Di sisi lain, sejumlah program Presiden Prabowo yang sedang berjalan diklaim berdampak langsung kepada masyarakat, antara lain Sekolah Rakyat yang disebut memberi kesempatan pendidikan berkualitas bagi anak-anak dari keluarga kurang mampu dan kalangan marjinal. Program lain yang disebut adalah MBG yang ditujukan untuk memastikan anak mendapatkan makanan layak dan mencegah stunting.

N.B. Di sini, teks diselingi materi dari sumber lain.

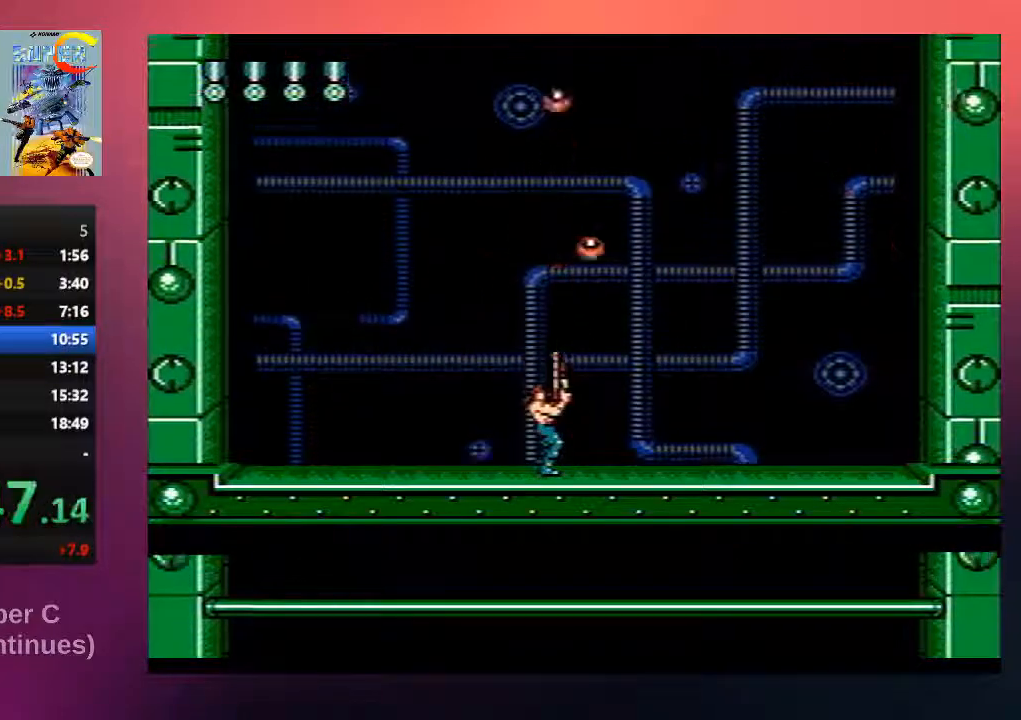
{"buttons": ["B", "DPAD_UP"], "events": [[50, "B", "down"], [183, "B", "up"], [450, "B", "down"]]}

Dalam pelaksanaannya, program-program tersebut diakui masih memiliki kekurangan dan memerlukan partisipasi publik untuk perbaikan. Disebut pula bahwa masih ada pelaksana kebijakan di tingkat akar rumput yang belum sepenuhnya mulus menjalankan visi dan tujuan program. Namun, kekurangan itu dinilai tidak semestinya dianggap sebagai sesuatu yang final dan tidak dapat diperbaiki.

Dalam konteks tersebut, publik diajak untuk tidak semata membangun framing bahwa program pemerintah tidak efektif, tidak akan sukses, atau hanya membuang anggaran. Kritik tetap diperlukan, namun diharapkan disertai masukan atau solusi konstruktif.

Teori framing dari Robert M. Entman turut diulas untuk menjelaskan bagaimana sebuah isu dibingkai melalui empat langkah: define problem (mendefinisikan masalah), diagnose causes (mengidentifikasi penyebab), make moral judgement (memberi penilaian moral), dan treatment recommendation (memberikan rekomendasi penanganan). Tahap terakhir—treatment recommendation—ditekankan sebagai bagian yang kerap terlewat ketika kritik hanya berhenti pada penunjukan kesalahan.

Dalam demokrasi yang sehat, kritik dipandang penting, tetapi idealnya tidak berhenti pada keluhan. Kritik yang disertai gagasan perbaikan dinilai dapat mencegah ruang publik dipenuhi narasi pesimisme semata, sekaligus mendorong dialog produktif yang memperkuat kualitas demokrasi dan perbaikan kebijakan untuk kepentingan bersama.